0-for-6 from three isn’t going to win you a WNBA title.
But since that game, the Aces have seen an uptick in both their three-point attempts and their three-point percentage.
Against Atlanta, the team was 6-for-9 from deep. And while nine three-point attempts is still not many, the efficiency on those shots helped the team win by 30.
Over the past two games — one a win and one a loss — the Aces have attempted 14 threes per game. Over the course of a full season, 14 attempts per game would likely be last in the league, but it wouldn’t be last by some extreme measure like shooting just six per game would have been.
That brings us to the next point. If the trend over the last two games is to be believed and Vegas is going to be attempting more than just a handful of threes per game, can they buck the recent trend and win a title without being close to the top of the league in attempts? I mean, no one’s ranked outside the top 10 in attempts since the 2015 Lynx.
That’s where the bigger questions come in. Can Vegas be efficient enough to compete for a title? Teams have won championships while ranking near the bottom of the league in attempts, but you don’t win championships if you’re not efficient on the shots you do get.
Our four game sample has Vegas at 38.1%, which ranks third in the league behind Washington and Phoenix. So…maybe?
That 38.1% includes Kayla McBride’s worse shooting season since 2017. It also includes Angel McCoughtry and Lindsay Allen shooting a good bit better than their recent numbers would suggest.
I guess it all comes down to this question: if we think McCoughtry and Allen can provide an approximation of the shooting Plum would have brought for the rest of the season and McBride is able to scale up her volume while inching closer to her efficiency from the past couple of seasons, do we believe the Aces can win a WNBA title?
I land on “maybe.” The lack of volume does likely hurt the spacing, making things more difficult for A’ja Wilson, but also can lead to more open attempts for the non-McBride members of the team, which will help the efficiency. And in a season where a lot of teams are missing key players, a good shooting team with an MVP-caliber big in the middle will always have a chance to win it all.

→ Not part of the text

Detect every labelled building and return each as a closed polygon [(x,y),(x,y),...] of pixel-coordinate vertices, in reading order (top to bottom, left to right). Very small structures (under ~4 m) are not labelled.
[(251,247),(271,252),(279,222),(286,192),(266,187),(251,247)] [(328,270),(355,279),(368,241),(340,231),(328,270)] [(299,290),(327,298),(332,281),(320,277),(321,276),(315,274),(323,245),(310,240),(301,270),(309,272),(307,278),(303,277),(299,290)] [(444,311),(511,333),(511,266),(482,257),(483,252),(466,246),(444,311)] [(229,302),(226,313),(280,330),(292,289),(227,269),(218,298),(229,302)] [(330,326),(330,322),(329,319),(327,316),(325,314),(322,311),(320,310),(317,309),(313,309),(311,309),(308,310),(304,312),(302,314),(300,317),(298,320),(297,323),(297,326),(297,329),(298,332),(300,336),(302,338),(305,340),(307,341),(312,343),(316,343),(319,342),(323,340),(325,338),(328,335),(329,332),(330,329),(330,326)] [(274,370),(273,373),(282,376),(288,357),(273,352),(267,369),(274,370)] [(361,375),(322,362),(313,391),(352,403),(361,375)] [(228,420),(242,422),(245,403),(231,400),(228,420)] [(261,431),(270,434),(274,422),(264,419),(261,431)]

Shooting matters when it comes to winning. But because the Aces have been fairly efficient so far, their lack of shooting volume isn’t killing them. Maybe it will, as fewer attempts per game is bound to up the game-to-game volatility of the team’s shooting efficiency.
So, can a team a WNBA title without shooting threes? Of course not. But the Aces do shoot threes, even if it’s not a ton of them, and their efficiency on those attempts is at the level it needs to be to be comparable with most of the recent WNBA champions. So yes, keep tweeting about how Bill Laimbeer doesn’t shoot threes, but know that as long as the team keeps making the ones they do, you can’t count them out.
It’s just, you know, a little tougher for them, as they’ll have less room for error on their threes than the other 11 teams have.